The transcription factor CCAAT/enhancer binding protein alpha (C/EBPα) regulates cell differentiation, proliferation, and function in various tissues, including the liver, adipose tissue, skin, lung, and hematopoietic system. Studies in rats, mice, humans, and chickens have shown that CEBPA mRNA undergoes alternative translation initiation, producing three C/EBPα isoforms. Two of these isoforms act as full-length transcription factors with N-terminal transactivation domains and a C-terminal dimerization and DNA-binding domain.
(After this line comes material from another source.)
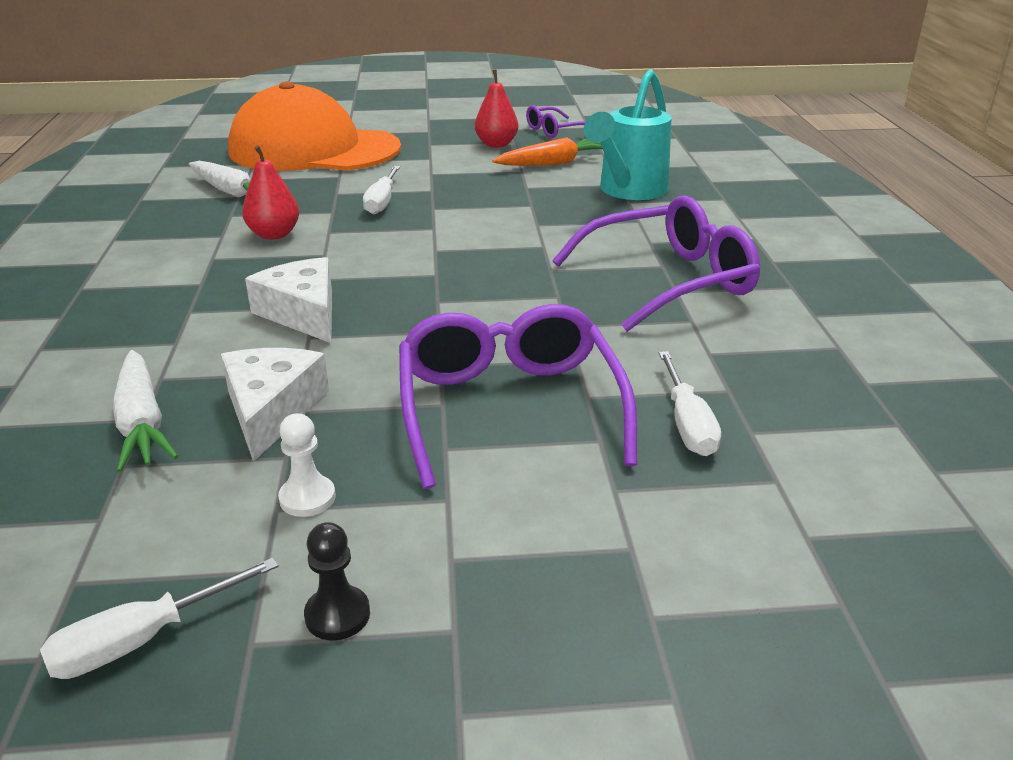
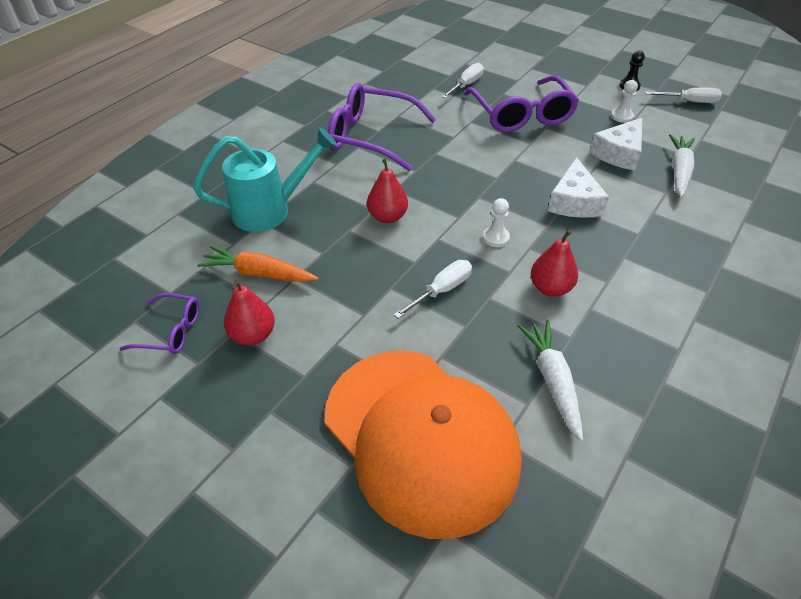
camera: 140 degrees left, 15 degrees up
purple glasses [399,304,637,489] -> purple glasses turned 45 degrees counterclockwise [465,75,579,132]
none -> red pear [367,159,408,223]
none -> white pawn [483,198,510,247]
The third isoform is an N-terminally truncated variant, translated from a downstream AUG codon. It competes with full-length isoforms for DNA binding, thereby antagonizing their activity. Expression of the truncated C/EBPα isoform depends on the initial translation of a short upstream open reading frame (uORF) in the CEBPA mRNA and subsequent re-initiation at a downstream AUG codon, a process stimulated by mTORC1 signaling. We investigated whether the ortholog of the CEBPA gene in the evolutionarily distant, short-lived African turquoise killifish (Nothobranchius furzeri) is regulated by similar mechanisms. Our findings reveal that the uORF-mediated regulation of C/EBPα isoform expression is conserved in killifish. Disruption of the uORF selectively eliminates the truncated isoform, leading to unrestrained activity of the full-length C/EBPα isoforms. This genetic modification significantly extended both the median and maximum lifespan and improved the healthspan of male N. furzeri. Furthermore, comparative transcriptome analysis revealed an upregulation of genes and pathways that are associated with healthspan and lifespan regulation in other species. These results highlight a conserved mechanism of CEBPA gene regulation across species and its potential role in modulating the lifespan and aging phenotypes.